Dale al botón
Ciertas caídas tienden a prolongarse ruinmente, ejerciendo la lentitud, de modo que dar contra el suelo de una maldita vez puede volverse un deseo. Pasa en la guerra de Putin
Tocar fondo es dificilísimo; ni queriendo. Una vez empiezas a caer parece que siempre haya más vacío debajo para seguir cayendo. Recuerdo una viñeta de la revista 'Hermano Lobo' en la que aparecía un condenado a muerte. A su lado se veía al verdugo agarrando una enorme hacha, a punto de cortarle la cabeza. Justo antes se despedía de él con un «Hasta mañana si Dios quiere, que no creo que quiera». La frase me viene a la cabeza cada vez que leo que hay posibilidades de que algo que va mal no empeore, y quizás al cabo remonte. Al final no es lo que suele ocurrir. Conviene conocer la sabía regla según la cual hay que esperar lo peor.
Ciertas caídas tienden a prolongarse ruinmente, ejerciendo la lentitud, de modo que dar contra el suelo de una maldita vez puede volverse un deseo. Pasa en la guerra de Putin. Cada jornada se constata una infamia, un agravamiento, y después otro, y luego uno nuevo. Ya hemos oído, de hecho, la expresión «guerra nuclear» como algo que podría ocurrir. En realidad, lo habíamos oído mucho antes, hace décadas, pero entonces como algo que más bien nunca podría suceder.
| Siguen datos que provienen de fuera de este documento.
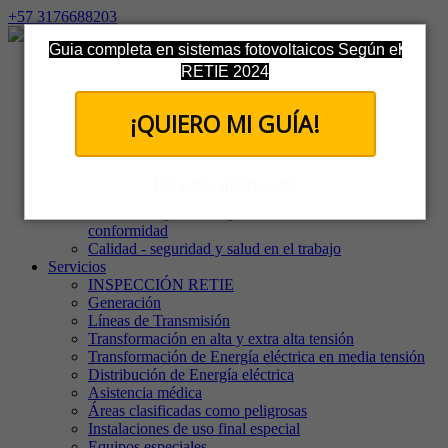
+57 3176688203
Guia completa en sistemas fotovoltaicos Según el
Inicio
RETIE 2024
La Compañía
Nuestro equipo
¡QUIERO MI GUÍA!
Quienes somos
Misión y visión
Política de tratamiento de datos
Política de confidencialidad
No estoy interesado
Política de Independencia, Imparcialidad e Integridad
Política integral del organismo evaluador de la
conformidad
Calidad - seguridad y salud en el trabajo
Servicios
INSPECCIÓN RETIE
Generación
Líneas de Transmisión
Transformación en alta y extra alta tensión
Transformación de Energía eléctrica en media tensión
Distribución de Energía eléctrica
Asistencia médica
Áreas clasificadas como peligrosas
Instalaciones de uso final especial
Equipos especiales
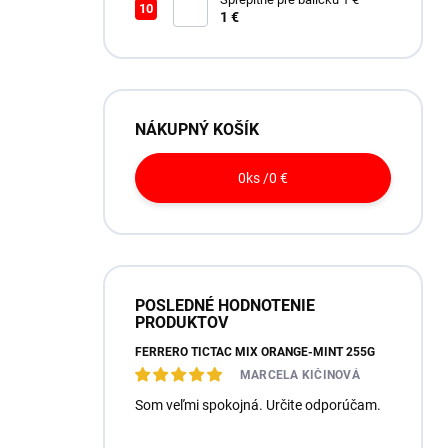
1 €
NÁKUPNÝ KOŠÍK
0
ks /
0 €
POSLEDNÉ HODNOTENIE
PRODUKTOV
FERRERO TICTAC MIX ORANGE-MINT 255G
MARCELA KIČINOVÁ
Som veľmi spokojná. Určite odporúčam.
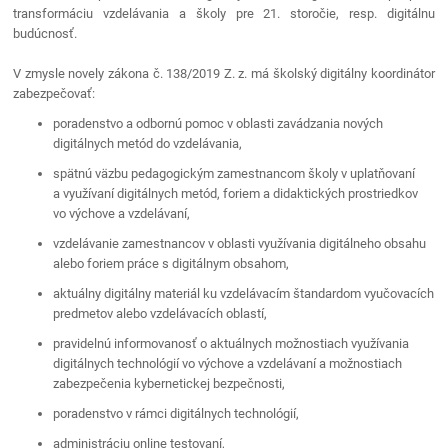
transformáciu vzdelávania a školy pre 21. storočie, resp. digitálnu
budúcnosť.
V zmysle novely zákona č. 138/2019 Z. z. má školský digitálny koordinátor
zabezpečovať:
poradenstvo a odbornú pomoc v oblasti zavádzania nových
digitálnych metód do vzdelávania,
spätnú väzbu pedagogickým zamestnancom školy v uplatňovaní
a využívaní digitálnych metód, foriem a didaktických prostriedkov
vo výchove a vzdelávaní,
vzdelávanie zamestnancov v oblasti využívania digitálneho obsahu
alebo foriem práce s digitálnym obsahom,
aktuálny digitálny materiál ku vzdelávacím štandardom vyučovacích
predmetov alebo vzdelávacích oblastí,
pravidelnú informovanosť o aktuálnych možnostiach využívania
digitálnych technológií vo výchove a vzdelávaní a možnostiach
zabezpečenia kybernetickej bezpečnosti,
poradenstvo v rámci digitálnych technológií,
administráciu online testovaní,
Guerra nuclear comparte estructura sintáctica con «cielo gris», «novela maravillosa», «teléfono apagado» o «joven calvo», y eso casi le resta peligro, incluso realismo al acontecimiento. Es como si la guerra nuclear solo fuese una frase, como cuando dices «Ojalá tengas un buen día» o «Estoy dejando de fumar». Al escuchar una expresión común se corre el riesgo de creer que solo se trata de un sustantivo y un adjetivo vinculados por la gramática. Hasta que la pronuncia Putin, que domina como nadie el número de saltar dramáticamente a primer plano y poner al mundo en vilo con dos palabras.
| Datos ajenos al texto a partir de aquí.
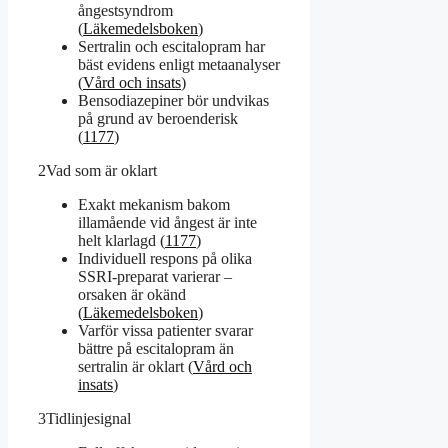
ångestsyndrom
(
Läkemedelsboken
)
Sertralin och escitalopram har
bäst evidens enligt metaanalyser
(
Vård och insats
)
Bensodiazepiner bör undvikas
på grund av beroenderisk
(
1177
)
2
Vad som är oklart
Exakt mekanism bakom
illamående vid ångest är inte
helt klarlagd (
1177
)
Individuell respons på olika
SSRI-preparat varierar –
orsaken är okänd
(
Läkemedelsboken
)
Varför vissa patienter svarar
bättre på escitalopram än
sertralin är oklart (
Vård och
insats
)
3
Tidlinjesignal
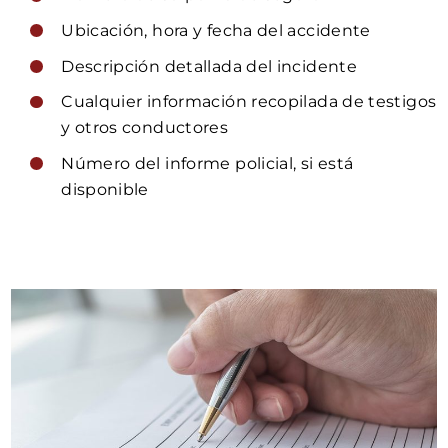
Ubicación, hora y fecha del accidente
Descripción detallada del incidente
Cualquier información recopilada de testigos
y otros conductores
Número del informe policial, si está
disponible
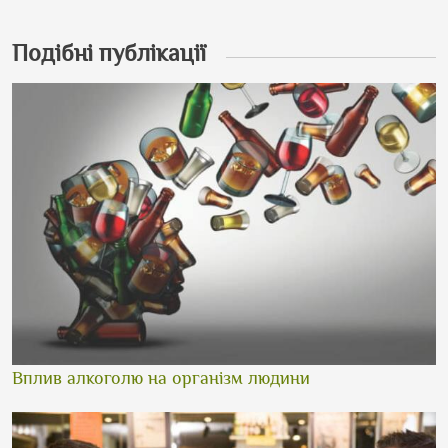
Подібні публікації
Вплив алкоголю на організм людини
La guerra nuclear, tan tratada en el cine, es una idea que cobra forma en nuestra imaginación a través del botón, a menudo rojo, que habría que apretar antes de su estallido. ¿Y qué hay, si lo pensamos bien, más fácil que apretar un botón, de la clase que sea? Un botón encarna la sencillez máxima, accesible a cualquier mente: lo aprietas y subes al décimo piso, o envías un excel, o suena un timbre, o acude a todo meter la policía, o cambias de canal. Algunos días, los más aburridos o rutinarios, podrías sacarlos adelante diciéndote a ti mismo cinco o seis veces: «Dale al botón». La vida puede llegar a ser bastante automática.
Quizá por esto se hace cuesta arriba para el pensamiento la idea de que, en última instancia, un simple interruptor pueda conducir a la aniquilación del mundo. Esta debiera llegar tras la activación de un mecanismo medieval, que primero exigiese girar un rígido engranaje, y después bajar media docena de palancas, romper no sé cuantos candados, caminar varios kilómetros bajo una atroz nevada, y aún después abrir tres o cuatro puertas secretas, y cuando alcanzas al fin la última, descubrir que te olvidaste la llave en casa, junto a un macetero, y tener que dar la vuelta y volver a empezar todo el proceso. Quién sabe si solo aburrimiento consiga salvar al mundo.